Collected data

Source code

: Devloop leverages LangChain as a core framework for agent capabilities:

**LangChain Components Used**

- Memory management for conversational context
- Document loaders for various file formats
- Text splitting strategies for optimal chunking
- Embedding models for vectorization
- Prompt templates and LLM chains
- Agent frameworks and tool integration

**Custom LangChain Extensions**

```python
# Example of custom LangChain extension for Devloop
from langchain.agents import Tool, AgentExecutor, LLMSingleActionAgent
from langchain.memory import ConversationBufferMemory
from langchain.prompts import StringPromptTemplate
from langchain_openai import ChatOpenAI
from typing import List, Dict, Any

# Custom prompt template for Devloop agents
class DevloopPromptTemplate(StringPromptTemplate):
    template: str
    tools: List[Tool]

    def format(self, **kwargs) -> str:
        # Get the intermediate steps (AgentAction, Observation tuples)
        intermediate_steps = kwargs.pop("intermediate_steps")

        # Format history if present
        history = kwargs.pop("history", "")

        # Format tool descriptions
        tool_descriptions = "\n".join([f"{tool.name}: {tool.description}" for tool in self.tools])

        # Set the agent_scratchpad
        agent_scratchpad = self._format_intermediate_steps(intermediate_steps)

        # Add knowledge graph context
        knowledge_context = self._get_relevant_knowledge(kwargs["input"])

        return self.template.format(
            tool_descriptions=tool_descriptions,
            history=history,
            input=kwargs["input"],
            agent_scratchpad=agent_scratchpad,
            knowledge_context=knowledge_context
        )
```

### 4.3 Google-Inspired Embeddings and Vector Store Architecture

TASK: Filter the records above down to the lines containing "agents".

REPLY:
from langchain.agents import Tool, AgentExecutor, LLMSingleActionAgent
# Custom prompt template for Devloop agents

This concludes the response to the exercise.